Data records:
--------------------------------------------------
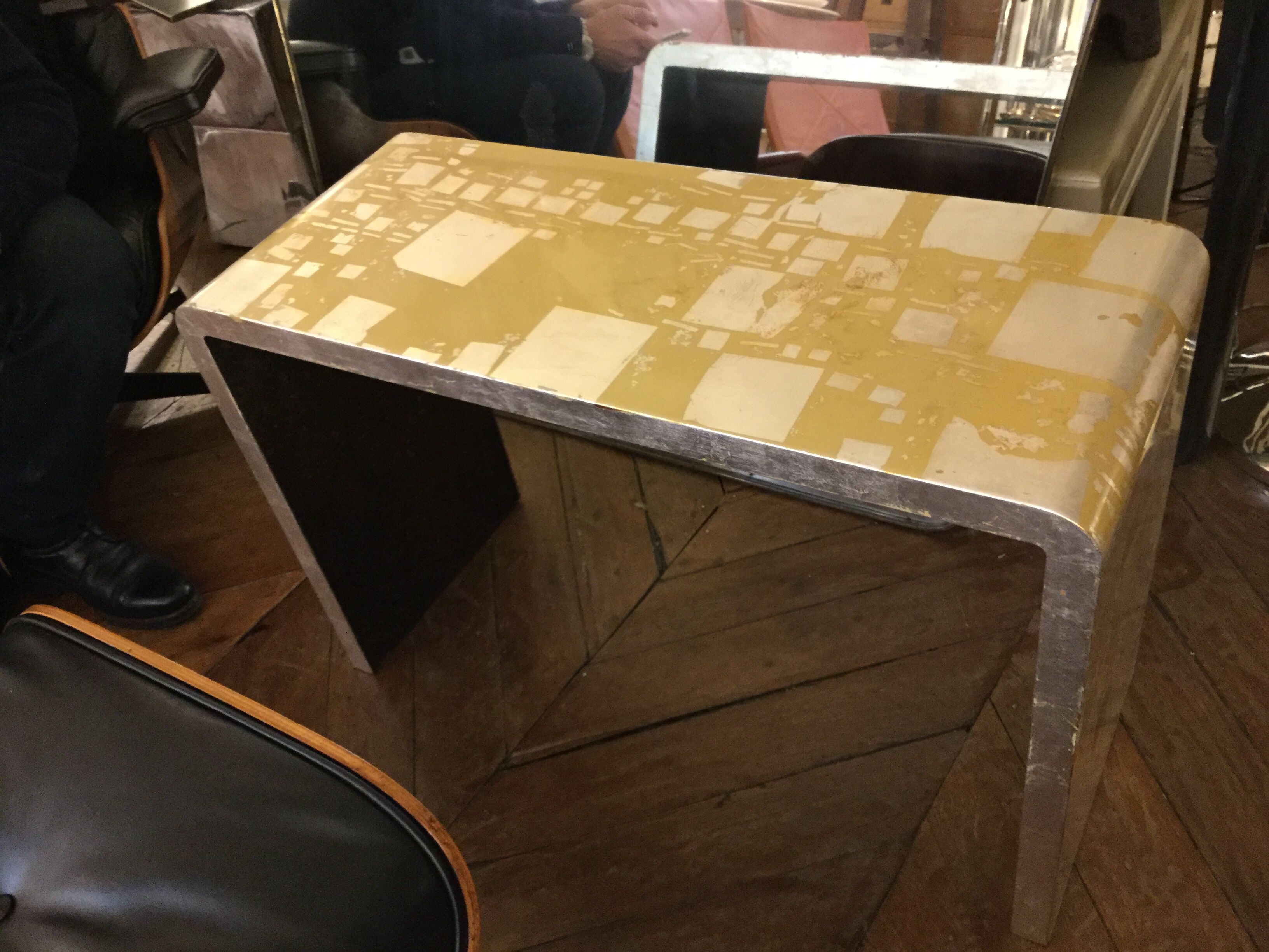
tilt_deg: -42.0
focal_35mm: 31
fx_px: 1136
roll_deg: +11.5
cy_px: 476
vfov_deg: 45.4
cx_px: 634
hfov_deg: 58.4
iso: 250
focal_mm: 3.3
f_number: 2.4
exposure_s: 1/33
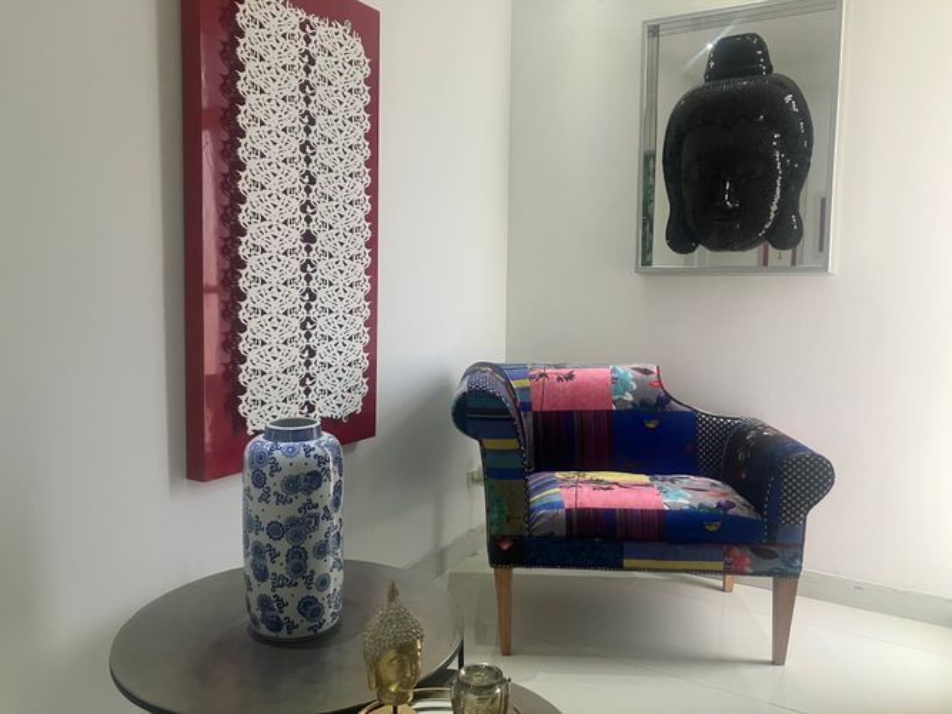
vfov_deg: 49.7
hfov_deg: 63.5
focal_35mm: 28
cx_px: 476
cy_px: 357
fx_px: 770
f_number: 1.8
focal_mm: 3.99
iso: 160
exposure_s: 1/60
--------------------------------------------------
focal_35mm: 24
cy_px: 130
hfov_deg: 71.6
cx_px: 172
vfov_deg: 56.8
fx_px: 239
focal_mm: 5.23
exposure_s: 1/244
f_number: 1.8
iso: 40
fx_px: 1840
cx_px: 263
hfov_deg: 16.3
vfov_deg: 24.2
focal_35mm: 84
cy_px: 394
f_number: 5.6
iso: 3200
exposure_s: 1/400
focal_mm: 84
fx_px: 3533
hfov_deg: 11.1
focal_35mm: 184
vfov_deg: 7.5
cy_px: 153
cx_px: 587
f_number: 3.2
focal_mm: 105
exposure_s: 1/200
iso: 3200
--------------------------------------------------
# Job item:
Leaving every picture aside, reproduce exactly the lines above from the one with "tilt_deg: -42.0" up to and including the one with "exposure_s: 1/60", and no others.

# Response area:
tilt_deg: -42.0
focal_35mm: 31
fx_px: 1136
roll_deg: +11.5
cy_px: 476
vfov_deg: 45.4
cx_px: 634
hfov_deg: 58.4
iso: 250
focal_mm: 3.3
f_number: 2.4
exposure_s: 1/33
vfov_deg: 49.7
hfov_deg: 63.5
focal_35mm: 28
cx_px: 476
cy_px: 357
fx_px: 770
f_number: 1.8
focal_mm: 3.99
iso: 160
exposure_s: 1/60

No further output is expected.